__Set problem__. Lay out every line of the items below as a Markdown table with the columns Row and Line. Number each row and leave out any blank lines.

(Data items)
● ● ● ● ●

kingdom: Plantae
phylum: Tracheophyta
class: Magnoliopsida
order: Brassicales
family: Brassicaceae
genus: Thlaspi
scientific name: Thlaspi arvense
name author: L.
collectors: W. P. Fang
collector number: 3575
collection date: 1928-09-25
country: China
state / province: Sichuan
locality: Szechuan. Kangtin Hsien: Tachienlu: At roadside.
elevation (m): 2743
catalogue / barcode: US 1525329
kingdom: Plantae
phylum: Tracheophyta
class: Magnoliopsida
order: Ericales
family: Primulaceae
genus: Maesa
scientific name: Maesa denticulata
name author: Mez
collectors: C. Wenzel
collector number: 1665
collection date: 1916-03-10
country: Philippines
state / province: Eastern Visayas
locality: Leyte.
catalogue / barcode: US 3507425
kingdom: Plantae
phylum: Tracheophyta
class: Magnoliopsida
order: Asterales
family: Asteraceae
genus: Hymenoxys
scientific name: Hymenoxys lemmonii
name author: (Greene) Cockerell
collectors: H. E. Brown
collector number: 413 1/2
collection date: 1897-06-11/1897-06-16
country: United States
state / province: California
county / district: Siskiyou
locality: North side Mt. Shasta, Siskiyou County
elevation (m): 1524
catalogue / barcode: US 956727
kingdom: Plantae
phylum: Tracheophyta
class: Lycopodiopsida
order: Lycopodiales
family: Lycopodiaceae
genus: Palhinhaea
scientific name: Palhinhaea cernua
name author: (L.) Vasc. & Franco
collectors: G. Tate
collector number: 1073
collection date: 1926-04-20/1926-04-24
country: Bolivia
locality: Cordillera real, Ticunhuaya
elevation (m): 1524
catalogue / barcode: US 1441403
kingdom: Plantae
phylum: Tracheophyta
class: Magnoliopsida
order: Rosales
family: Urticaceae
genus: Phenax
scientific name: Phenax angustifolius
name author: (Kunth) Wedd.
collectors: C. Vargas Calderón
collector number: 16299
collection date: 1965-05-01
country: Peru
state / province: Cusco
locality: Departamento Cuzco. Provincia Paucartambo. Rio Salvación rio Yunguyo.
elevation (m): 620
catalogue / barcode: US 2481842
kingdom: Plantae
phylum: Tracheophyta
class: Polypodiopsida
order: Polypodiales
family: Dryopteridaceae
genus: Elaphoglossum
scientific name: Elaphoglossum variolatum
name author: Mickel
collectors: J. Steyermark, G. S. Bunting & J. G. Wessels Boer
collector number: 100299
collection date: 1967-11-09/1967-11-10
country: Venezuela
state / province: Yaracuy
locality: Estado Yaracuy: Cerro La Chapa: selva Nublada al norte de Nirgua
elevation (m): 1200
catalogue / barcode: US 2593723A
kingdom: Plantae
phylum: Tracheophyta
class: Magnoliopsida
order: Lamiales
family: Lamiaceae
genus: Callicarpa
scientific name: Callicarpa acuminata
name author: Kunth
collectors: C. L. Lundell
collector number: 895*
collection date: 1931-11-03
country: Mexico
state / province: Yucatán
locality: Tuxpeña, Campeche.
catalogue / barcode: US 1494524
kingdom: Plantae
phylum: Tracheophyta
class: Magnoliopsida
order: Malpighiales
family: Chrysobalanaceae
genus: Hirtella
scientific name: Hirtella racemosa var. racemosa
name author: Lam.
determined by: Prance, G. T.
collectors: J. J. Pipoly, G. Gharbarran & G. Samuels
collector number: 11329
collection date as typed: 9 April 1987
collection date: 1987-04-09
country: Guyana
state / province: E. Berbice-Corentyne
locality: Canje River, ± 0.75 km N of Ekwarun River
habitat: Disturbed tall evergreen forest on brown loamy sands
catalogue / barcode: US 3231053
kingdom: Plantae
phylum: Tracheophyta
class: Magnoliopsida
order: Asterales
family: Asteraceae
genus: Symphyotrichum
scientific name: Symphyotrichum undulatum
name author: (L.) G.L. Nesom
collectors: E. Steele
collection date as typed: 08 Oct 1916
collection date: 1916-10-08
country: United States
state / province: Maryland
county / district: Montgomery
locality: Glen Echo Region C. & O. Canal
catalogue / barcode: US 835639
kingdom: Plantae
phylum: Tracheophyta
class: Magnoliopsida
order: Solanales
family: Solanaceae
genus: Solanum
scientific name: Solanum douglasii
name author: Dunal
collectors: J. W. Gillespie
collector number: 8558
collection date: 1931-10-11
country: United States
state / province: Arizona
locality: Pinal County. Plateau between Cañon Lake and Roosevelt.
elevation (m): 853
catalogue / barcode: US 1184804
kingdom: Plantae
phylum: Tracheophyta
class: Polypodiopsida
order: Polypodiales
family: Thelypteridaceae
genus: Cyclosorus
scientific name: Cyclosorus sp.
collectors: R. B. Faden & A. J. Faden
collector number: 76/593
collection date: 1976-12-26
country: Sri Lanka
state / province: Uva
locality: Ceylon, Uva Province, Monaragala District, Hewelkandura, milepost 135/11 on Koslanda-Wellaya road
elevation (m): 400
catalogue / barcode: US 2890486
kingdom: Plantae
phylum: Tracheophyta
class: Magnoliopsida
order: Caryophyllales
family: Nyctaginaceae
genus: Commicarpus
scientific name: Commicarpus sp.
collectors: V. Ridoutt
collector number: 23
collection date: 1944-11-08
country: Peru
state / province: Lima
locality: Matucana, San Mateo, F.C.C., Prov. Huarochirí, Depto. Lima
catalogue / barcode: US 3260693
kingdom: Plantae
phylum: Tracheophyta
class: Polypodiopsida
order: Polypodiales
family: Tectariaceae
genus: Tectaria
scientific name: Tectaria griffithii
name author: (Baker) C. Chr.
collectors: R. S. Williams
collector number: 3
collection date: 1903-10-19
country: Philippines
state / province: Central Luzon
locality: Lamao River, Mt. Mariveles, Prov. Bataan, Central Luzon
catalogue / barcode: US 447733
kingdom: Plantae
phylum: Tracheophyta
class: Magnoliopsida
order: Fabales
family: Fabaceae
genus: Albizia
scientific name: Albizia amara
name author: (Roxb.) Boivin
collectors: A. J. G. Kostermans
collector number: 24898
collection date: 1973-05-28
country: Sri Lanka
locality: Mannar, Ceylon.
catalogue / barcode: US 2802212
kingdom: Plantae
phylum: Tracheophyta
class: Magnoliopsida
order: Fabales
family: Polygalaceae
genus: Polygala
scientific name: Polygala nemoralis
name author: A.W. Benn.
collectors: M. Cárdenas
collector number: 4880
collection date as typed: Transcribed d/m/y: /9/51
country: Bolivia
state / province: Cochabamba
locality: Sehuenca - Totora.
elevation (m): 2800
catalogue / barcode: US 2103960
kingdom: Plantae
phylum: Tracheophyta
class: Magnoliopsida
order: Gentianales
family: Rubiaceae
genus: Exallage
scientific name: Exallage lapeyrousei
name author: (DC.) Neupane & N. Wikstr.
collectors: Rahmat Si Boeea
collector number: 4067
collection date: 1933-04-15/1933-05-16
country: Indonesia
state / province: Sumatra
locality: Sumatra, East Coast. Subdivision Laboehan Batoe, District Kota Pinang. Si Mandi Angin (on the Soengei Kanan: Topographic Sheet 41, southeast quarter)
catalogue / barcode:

● ● ● ● ●

__Completed exercise__.
| Row | Line |
|---|---|
| 1 | kingdom: Plantae |
| 2 | phylum: Tracheophyta |
| 3 | class: Magnoliopsida |
| 4 | order: Brassicales |
| 5 | family: Brassicaceae |
| 6 | genus: Thlaspi |
| 7 | scientific name: Thlaspi arvense |
| 8 | name author: L. |
| 9 | collectors: W. P. Fang |
| 10 | collector number: 3575 |
| 11 | collection date: 1928-09-25 |
| 12 | country: China |
| 13 | state / province: Sichuan |
| 14 | locality: Szechuan. Kangtin Hsien: Tachienlu: At roadside. |
| 15 | elevation (m): 2743 |
| 16 | catalogue / barcode: US 1525329 |
| 17 | kingdom: Plantae |
| 18 | phylum: Tracheophyta |
| 19 | class: Magnoliopsida |
| 20 | order: Ericales |
| 21 | family: Primulaceae |
| 22 | genus: Maesa |
| 23 | scientific name: Maesa denticulata |
| 24 | name author: Mez |
| 25 | collectors: C. Wenzel |
| 26 | collector number: 1665 |
| 27 | collection date: 1916-03-10 |
| 28 | country: Philippines |
| 29 | state / province: Eastern Visayas |
| 30 | locality: Leyte. |
| 31 | catalogue / barcode: US 3507425 |
| 32 | kingdom: Plantae |
| 33 | phylum: Tracheophyta |
| 34 | class: Magnoliopsida |
| 35 | order: Asterales |
| 36 | family: Asteraceae |
| 37 | genus: Hymenoxys |
| 38 | scientific name: Hymenoxys lemmonii |
| 39 | name author: (Greene) Cockerell |
| 40 | collectors: H. E. Brown |
| 41 | collector number: 413 1/2 |
| 42 | collection date: 1897-06-11/1897-06-16 |
| 43 | country: United States |
| 44 | state / province: California |
| 45 | county / district: Siskiyou |
| 46 | locality: North side Mt. Shasta, Siskiyou County |
| 47 | elevation (m): 1524 |
| 48 | catalogue / barcode: US 956727 |
| 49 | kingdom: Plantae |
| 50 | phylum: Tracheophyta |
| 51 | class: Lycopodiopsida |
| 52 | order: Lycopodiales |
| 53 | family: Lycopodiaceae |
| 54 | genus: Palhinhaea |
| 55 | scientific name: Palhinhaea cernua |
| 56 | name author: (L.) Vasc. & Franco |
| 57 | collectors: G. Tate |
| 58 | collector number: 1073 |
| 59 | collection date: 1926-04-20/1926-04-24 |
| 60 | country: Bolivia |
| 61 | locality: Cordillera real, Ticunhuaya |
| 62 | elevation (m): 1524 |
| 63 | catalogue / barcode: US 1441403 |
| 64 | kingdom: Plantae |
| 65 | phylum: Tracheophyta |
| 66 | class: Magnoliopsida |
| 67 | order: Rosales |
| 68 | family: Urticaceae |
| 69 | genus: Phenax |
| 70 | scientific name: Phenax angustifolius |
| 71 | name author: (Kunth) Wedd. |
| 72 | collectors: C. Vargas Calderón |
| 73 | collector number: 16299 |
| 74 | collection date: 1965-05-01 |
| 75 | country: Peru |
| 76 | state / province: Cusco |
| 77 | locality: Departamento Cuzco. Provincia Paucartambo. Rio Salvación rio Yunguyo. |
| 78 | elevation (m): 620 |
| 79 | catalogue / barcode: US 2481842 |
| 80 | kingdom: Plantae |
| 81 | phylum: Tracheophyta |
| 82 | class: Polypodiopsida |
| 83 | order: Polypodiales |
| 84 | family: Dryopteridaceae |
| 85 | genus: Elaphoglossum |
| 86 | scientific name: Elaphoglossum variolatum |
| 87 | name author: Mickel |
| 88 | collectors: J. Steyermark, G. S. Bunting & J. G. Wessels Boer |
| 89 | collector number: 100299 |
| 90 | collection date: 1967-11-09/1967-11-10 |
| 91 | country: Venezuela |
| 92 | state / province: Yaracuy |
| 93 | locality: Estado Yaracuy: Cerro La Chapa: selva Nublada al norte de Nirgua |
| 94 | elevation (m): 1200 |
| 95 | catalogue / barcode: US 2593723A |
| 96 | kingdom: Plantae |
| 97 | phylum: Tracheophyta |
| 98 | class: Magnoliopsida |
| 99 | order: Lamiales |
| 100 | family: Lamiaceae |
| 101 | genus: Callicarpa |
| 102 | scientific name: Callicarpa acuminata |
| 103 | name author: Kunth |
| 104 | collectors: C. L. Lundell |
| 105 | collector number: 895* |
| 106 | collection date: 1931-11-03 |
| 107 | country: Mexico |
| 108 | state / province: Yucatán |
| 109 | locality: Tuxpeña, Campeche. |
| 110 | catalogue / barcode: US 1494524 |
| 111 | kingdom: Plantae |
| 112 | phylum: Tracheophyta |
| 113 | class: Magnoliopsida |
| 114 | order: Malpighiales |
| 115 | family: Chrysobalanaceae |
| 116 | genus: Hirtella |
| 117 | scientific name: Hirtella racemosa var. racemosa |
| 118 | name author: Lam. |
| 119 | determined by: Prance, G. T. |
| 120 | collectors: J. J. Pipoly, G. Gharbarran & G. Samuels |
| 121 | collector number: 11329 |
| 122 | collection date as typed: 9 April 1987 |
| 123 | collection date: 1987-04-09 |
| 124 | country: Guyana |
| 125 | state / province: E. Berbice-Corentyne |
| 126 | locality: Canje River, ± 0.75 km N of Ekwarun River |
| 127 | habitat: Disturbed tall evergreen forest on brown loamy sands |
| 128 | catalogue / barcode: US 3231053 |
| 129 | kingdom: Plantae |
| 130 | phylum: Tracheophyta |
| 131 | class: Magnoliopsida |
| 132 | order: Asterales |
| 133 | family: Asteraceae |
| 134 | genus: Symphyotrichum |
| 135 | scientific name: Symphyotrichum undulatum |
| 136 | name author: (L.) G.L. Nesom |
| 137 | collectors: E. Steele |
| 138 | collection date as typed: 08 Oct 1916 |
| 139 | collection date: 1916-10-08 |
| 140 | country: United States |
| 141 | state / province: Maryland |
| 142 | county / district: Montgomery |
| 143 | locality: Glen Echo Region C. & O. Canal |
| 144 | catalogue / barcode: US 835639 |
| 145 | kingdom: Plantae |
| 146 | phylum: Tracheophyta |
| 147 | class: Magnoliopsida |
| 148 | order: Solanales |
| 149 | family: Solanaceae |
| 150 | genus: Solanum |
| 151 | scientific name: Solanum douglasii |
| 152 | name author: Dunal |
| 153 | collectors: J. W. Gillespie |
| 154 | collector number: 8558 |
| 155 | collection date: 1931-10-11 |
| 156 | country: United States |
| 157 | state / province: Arizona |
| 158 | locality: Pinal County. Plateau between Cañon Lake and Roosevelt. |
| 159 | elevation (m): 853 |
| 160 | catalogue / barcode: US 1184804 |
| 161 | kingdom: Plantae |
| 162 | phylum: Tracheophyta |
| 163 | class: Polypodiopsida |
| 164 | order: Polypodiales |
| 165 | family: Thelypteridaceae |
| 166 | genus: Cyclosorus |
| 167 | scientific name: Cyclosorus sp. |
| 168 | collectors: R. B. Faden & A. J. Faden |
| 169 | collector number: 76/593 |
| 170 | collection date: 1976-12-26 |
| 171 | country: Sri Lanka |
| 172 | state / province: Uva |
| 173 | locality: Ceylon, Uva Province, Monaragala District, Hewelkandura, milepost 135/11 on Koslanda-Wellaya road |
| 174 | elevation (m): 400 |
| 175 | catalogue / barcode: US 2890486 |
| 176 | kingdom: Plantae |
| 177 | phylum: Tracheophyta |
| 178 | class: Magnoliopsida |
| 179 | order: Caryophyllales |
| 180 | family: Nyctaginaceae |
| 181 | genus: Commicarpus |
| 182 | scientific name: Commicarpus sp. |
| 183 | collectors: V. Ridoutt |
| 184 | collector number: 23 |
| 185 | collection date: 1944-11-08 |
| 186 | country: Peru |
| 187 | state / province: Lima |
| 188 | locality: Matucana, San Mateo, F.C.C., Prov. Huarochirí, Depto. Lima |
| 189 | catalogue / barcode: US 3260693 |
| 190 | kingdom: Plantae |
| 191 | phylum: Tracheophyta |
| 192 | class: Polypodiopsida |
| 193 | order: Polypodiales |
| 194 | family: Tectariaceae |
| 195 | genus: Tectaria |
| 196 | scientific name: Tectaria griffithii |
| 197 | name author: (Baker) C. Chr. |
| 198 | collectors: R. S. Williams |
| 199 | collector number: 3 |
| 200 | collection date: 1903-10-19 |
| 201 | country: Philippines |
| 202 | state / province: Central Luzon |
| 203 | locality: Lamao River, Mt. Mariveles, Prov. Bataan, Central Luzon |
| 204 | catalogue / barcode: US 447733 |
| 205 | kingdom: Plantae |
| 206 | phylum: Tracheophyta |
| 207 | class: Magnoliopsida |
| 208 | order: Fabales |
| 209 | family: Fabaceae |
| 210 | genus: Albizia |
| 211 | scientific name: Albizia amara |
| 212 | name author: (Roxb.) Boivin |
| 213 | collectors: A. J. G. Kostermans |
| 214 | collector number: 24898 |
| 215 | collection date: 1973-05-28 |
| 216 | country: Sri Lanka |
| 217 | locality: Mannar, Ceylon. |
| 218 | catalogue / barcode: US 2802212 |
| 219 | kingdom: Plantae |
| 220 | phylum: Tracheophyta |
| 221 | class: Magnoliopsida |
| 222 | order: Fabales |
| 223 | family: Polygalaceae |
| 224 | genus: Polygala |
| 225 | scientific name: Polygala nemoralis |
| 226 | name author: A.W. Benn. |
| 227 | collectors: M. Cárdenas |
| 228 | collector number: 4880 |
| 229 | collection date as typed: Transcribed d/m/y: /9/51 |
| 230 | country: Bolivia |
| 231 | state / province: Cochabamba |
| 232 | locality: Sehuenca - Totora. |
| 233 | elevation (m): 2800 |
| 234 | catalogue / barcode: US 2103960 |
| 235 | kingdom: Plantae |
| 236 | phylum: Tracheophyta |
| 237 | class: Magnoliopsida |
| 238 | order: Gentianales |
| 239 | family: Rubiaceae |
| 240 | genus: Exallage |
| 241 | scientific name: Exallage lapeyrousei |
| 242 | name author: (DC.) Neupane & N. Wikstr. |
| 243 | collectors: Rahmat Si Boeea |
| 244 | collector number: 4067 |
| 245 | collection date: 1933-04-15/1933-05-16 |
| 246 | country: Indonesia |
| 247 | state / province: Sumatra |
| 248 | locality: Sumatra, East Coast. Subdivision Laboehan Batoe, District Kota Pinang. Si Mandi Angin (on the Soengei Kanan: Topographic Sheet 41, southeast quarter) |
| 249 | catalogue / barcode: |